# Stickam furries



## Silvana (Nov 24, 2010)

Looking for some furs that use stickam.You do not have to get on cam of course, Very seldom do i. Typically the room doesn't get going until the evening but if you are interested here is the link: http://www.stickam.com/member/loadChatRoom.do?roomId=2152923
There are not very many of us so this i wouldn't expect too much but we are all welcoming people, i can assure:3


----------



## Silvana (Nov 24, 2010)

Actually now that i think about this, does this violate ToS in any way?


----------



## Gavrill (Nov 24, 2010)

Silvana said:


> Actually now that i think about this, does this violate ToS in any way?


 
May be considered advertisement?
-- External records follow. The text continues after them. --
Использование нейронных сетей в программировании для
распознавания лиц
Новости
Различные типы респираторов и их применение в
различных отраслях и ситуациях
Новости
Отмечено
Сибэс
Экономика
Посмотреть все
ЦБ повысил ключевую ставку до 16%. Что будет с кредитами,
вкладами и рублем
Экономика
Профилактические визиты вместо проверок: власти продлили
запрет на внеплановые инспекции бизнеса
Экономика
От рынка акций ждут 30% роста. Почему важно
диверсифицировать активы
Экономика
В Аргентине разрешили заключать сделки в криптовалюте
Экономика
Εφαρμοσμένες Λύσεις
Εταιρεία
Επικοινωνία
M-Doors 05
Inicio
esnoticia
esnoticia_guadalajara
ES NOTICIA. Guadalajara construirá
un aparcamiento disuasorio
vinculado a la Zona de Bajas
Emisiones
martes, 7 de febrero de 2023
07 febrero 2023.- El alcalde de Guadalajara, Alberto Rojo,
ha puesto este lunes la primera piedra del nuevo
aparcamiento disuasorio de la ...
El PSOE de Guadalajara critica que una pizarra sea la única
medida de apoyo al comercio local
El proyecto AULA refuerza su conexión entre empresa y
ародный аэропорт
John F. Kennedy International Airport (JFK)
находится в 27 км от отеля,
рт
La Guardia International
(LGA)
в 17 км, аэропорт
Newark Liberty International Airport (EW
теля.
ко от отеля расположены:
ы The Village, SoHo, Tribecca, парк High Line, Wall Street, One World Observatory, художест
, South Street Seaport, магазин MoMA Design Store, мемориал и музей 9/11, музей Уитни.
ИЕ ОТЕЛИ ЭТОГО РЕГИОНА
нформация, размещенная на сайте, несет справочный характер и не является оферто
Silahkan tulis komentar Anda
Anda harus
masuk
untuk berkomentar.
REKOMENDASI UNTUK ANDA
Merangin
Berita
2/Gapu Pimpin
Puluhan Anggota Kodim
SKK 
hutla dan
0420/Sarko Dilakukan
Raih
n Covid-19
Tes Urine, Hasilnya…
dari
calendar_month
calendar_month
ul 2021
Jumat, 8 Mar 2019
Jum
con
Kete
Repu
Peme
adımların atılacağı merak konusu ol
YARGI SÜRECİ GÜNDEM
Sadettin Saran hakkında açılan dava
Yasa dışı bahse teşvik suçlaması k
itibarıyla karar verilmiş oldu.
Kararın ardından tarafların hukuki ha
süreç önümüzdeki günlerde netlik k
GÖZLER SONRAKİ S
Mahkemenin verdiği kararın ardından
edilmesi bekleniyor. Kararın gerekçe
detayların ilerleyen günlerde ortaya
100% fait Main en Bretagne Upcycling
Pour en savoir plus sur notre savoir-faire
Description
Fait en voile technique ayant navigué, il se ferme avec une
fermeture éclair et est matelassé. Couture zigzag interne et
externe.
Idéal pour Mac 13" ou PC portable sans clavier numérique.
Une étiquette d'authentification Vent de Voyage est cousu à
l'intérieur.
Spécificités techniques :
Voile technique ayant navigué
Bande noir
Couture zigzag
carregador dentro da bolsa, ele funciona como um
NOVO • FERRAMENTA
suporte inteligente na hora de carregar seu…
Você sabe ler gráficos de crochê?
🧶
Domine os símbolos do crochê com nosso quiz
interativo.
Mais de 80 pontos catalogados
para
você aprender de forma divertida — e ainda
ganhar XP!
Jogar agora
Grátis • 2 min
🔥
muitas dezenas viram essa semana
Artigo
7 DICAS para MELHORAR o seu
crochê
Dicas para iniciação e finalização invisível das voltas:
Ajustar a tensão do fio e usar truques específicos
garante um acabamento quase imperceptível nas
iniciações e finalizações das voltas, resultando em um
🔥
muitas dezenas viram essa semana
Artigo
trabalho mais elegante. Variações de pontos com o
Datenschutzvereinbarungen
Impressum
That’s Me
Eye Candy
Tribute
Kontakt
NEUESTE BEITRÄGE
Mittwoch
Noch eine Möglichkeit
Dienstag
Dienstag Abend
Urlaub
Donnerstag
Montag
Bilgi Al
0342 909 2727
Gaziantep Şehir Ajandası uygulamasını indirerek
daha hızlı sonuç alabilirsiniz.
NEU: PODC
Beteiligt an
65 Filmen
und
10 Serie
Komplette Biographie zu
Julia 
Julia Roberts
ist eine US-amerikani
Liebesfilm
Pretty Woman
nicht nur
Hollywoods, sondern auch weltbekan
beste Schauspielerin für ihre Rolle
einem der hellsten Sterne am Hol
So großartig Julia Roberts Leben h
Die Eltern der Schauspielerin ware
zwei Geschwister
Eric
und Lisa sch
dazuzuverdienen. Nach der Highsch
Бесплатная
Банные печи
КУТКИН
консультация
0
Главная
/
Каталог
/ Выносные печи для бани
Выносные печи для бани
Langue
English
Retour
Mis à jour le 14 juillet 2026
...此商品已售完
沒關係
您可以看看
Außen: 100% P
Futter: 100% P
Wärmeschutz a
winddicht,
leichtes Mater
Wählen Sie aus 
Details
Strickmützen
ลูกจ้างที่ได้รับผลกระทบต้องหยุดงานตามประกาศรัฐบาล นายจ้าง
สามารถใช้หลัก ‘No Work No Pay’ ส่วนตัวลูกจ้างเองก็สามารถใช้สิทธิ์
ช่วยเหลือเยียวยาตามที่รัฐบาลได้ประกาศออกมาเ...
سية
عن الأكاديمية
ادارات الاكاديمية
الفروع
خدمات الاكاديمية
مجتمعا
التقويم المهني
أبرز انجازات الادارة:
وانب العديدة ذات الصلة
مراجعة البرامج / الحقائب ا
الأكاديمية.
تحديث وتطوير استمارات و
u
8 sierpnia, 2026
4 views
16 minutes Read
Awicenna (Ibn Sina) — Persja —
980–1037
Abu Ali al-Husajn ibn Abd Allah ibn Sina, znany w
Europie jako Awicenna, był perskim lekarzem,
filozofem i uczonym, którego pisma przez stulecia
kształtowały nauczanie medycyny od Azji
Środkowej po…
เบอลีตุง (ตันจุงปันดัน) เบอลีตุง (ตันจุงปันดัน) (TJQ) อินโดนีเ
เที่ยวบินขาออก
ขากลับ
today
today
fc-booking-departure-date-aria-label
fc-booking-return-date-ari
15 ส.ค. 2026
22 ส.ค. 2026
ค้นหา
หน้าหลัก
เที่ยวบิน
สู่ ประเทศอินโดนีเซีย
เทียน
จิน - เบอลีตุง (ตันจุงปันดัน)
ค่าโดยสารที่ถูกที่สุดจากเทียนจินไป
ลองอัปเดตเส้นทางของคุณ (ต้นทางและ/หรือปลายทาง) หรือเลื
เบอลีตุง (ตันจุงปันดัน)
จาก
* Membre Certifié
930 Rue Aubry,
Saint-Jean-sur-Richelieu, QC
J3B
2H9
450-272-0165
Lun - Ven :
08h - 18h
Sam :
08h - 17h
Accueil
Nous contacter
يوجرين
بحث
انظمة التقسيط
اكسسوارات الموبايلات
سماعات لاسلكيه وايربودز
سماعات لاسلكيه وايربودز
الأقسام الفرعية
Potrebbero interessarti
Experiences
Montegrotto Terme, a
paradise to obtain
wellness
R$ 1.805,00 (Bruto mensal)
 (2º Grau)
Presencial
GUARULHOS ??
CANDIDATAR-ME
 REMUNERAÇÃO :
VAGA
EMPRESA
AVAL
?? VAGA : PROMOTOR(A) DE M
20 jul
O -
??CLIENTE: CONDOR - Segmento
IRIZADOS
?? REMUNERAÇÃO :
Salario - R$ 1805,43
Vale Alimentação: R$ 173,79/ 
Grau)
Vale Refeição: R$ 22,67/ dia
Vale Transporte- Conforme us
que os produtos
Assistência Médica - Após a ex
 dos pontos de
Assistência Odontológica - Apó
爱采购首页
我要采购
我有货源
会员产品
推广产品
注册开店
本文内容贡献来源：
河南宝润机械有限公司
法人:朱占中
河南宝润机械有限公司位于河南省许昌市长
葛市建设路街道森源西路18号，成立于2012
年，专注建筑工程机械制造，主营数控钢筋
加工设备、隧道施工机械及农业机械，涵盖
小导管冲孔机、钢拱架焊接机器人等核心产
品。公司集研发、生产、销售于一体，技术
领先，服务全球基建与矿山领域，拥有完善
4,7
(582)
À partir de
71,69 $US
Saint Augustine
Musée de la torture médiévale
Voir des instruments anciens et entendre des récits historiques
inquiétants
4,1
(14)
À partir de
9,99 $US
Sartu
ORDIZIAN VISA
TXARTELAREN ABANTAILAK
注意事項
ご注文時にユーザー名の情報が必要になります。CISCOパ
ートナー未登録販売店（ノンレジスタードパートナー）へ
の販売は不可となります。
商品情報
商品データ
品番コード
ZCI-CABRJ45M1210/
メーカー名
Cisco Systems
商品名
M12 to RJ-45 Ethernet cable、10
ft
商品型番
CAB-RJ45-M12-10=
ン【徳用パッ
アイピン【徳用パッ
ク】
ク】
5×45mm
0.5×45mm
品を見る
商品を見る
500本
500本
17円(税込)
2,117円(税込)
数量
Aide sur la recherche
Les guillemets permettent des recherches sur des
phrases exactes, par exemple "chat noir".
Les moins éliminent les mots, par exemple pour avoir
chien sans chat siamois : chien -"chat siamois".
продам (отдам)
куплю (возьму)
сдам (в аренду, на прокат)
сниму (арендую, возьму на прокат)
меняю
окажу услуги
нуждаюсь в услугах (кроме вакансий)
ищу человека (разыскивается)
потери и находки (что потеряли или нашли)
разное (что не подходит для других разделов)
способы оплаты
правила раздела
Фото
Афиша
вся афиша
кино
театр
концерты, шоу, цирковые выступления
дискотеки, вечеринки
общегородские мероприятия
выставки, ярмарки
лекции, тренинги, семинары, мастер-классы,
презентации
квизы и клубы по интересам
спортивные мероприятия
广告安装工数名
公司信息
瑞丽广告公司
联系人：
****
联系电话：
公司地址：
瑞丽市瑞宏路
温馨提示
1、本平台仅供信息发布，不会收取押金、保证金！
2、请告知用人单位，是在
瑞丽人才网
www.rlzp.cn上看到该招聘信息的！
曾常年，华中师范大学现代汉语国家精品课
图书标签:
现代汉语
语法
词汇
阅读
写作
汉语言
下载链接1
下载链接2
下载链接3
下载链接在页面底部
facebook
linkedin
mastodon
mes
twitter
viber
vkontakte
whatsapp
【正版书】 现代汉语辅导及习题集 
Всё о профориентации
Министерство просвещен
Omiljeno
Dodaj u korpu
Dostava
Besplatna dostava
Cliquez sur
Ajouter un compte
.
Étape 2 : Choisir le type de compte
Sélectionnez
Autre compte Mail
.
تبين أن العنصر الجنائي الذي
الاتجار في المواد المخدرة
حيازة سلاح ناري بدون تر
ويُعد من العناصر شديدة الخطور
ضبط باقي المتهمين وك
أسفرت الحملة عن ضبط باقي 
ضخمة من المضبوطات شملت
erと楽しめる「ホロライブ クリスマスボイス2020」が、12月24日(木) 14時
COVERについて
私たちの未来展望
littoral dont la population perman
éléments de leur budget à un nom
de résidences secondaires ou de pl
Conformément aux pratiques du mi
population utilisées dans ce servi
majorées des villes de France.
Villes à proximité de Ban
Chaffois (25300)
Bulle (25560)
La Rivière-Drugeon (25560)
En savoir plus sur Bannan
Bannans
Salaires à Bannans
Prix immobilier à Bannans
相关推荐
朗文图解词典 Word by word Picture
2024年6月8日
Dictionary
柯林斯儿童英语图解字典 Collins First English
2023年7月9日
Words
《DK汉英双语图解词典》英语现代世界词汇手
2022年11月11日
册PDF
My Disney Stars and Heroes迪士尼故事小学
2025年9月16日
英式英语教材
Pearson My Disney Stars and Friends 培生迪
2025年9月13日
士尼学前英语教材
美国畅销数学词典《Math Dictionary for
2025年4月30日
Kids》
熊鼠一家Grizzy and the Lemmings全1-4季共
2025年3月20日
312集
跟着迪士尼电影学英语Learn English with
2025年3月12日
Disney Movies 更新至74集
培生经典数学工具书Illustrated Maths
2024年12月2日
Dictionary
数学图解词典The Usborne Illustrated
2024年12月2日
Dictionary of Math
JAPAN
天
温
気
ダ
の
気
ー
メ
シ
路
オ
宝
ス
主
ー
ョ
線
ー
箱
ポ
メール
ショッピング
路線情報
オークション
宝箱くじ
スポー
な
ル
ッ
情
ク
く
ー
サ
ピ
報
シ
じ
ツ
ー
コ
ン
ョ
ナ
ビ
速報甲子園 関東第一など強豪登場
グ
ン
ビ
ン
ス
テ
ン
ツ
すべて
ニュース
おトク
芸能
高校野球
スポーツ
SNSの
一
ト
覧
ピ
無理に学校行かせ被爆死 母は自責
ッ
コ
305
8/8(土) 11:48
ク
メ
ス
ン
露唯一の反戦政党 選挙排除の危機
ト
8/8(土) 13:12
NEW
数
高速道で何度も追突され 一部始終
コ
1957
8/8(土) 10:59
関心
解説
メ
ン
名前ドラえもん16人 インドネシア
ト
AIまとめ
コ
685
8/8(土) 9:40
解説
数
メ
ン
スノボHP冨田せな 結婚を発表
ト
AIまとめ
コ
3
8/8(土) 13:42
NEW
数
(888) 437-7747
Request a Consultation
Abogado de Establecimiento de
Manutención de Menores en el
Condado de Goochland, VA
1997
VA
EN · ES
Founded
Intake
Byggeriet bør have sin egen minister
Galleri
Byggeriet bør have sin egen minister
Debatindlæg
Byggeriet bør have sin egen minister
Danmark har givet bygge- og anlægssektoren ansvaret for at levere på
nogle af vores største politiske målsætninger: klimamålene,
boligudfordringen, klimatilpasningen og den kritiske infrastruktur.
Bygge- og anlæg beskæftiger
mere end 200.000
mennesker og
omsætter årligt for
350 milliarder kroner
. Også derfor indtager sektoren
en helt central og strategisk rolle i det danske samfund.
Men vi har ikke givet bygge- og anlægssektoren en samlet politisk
You can put it in your sig, though.


----------



## CynicalCirno (Nov 24, 2010)

Advertising other sites that are yours or not yours is strictly against the rules
Double posting is horrible

AND I would suggest reading the ToS BEFORE posting a thread, mmmkay?


----------



## Ikrit (Nov 24, 2010)

Silvana said:


> Actually now that i think about this, does this violate ToS in any way?


 probably
and if it isn't, it would get derailed anyway


----------



## Cam (Nov 24, 2010)

Screw stickam, im still waiting for Deo to be unbanned for another circlejerk <3


----------



## Silvana (Nov 24, 2010)

Alright, thank you for the sig idea


----------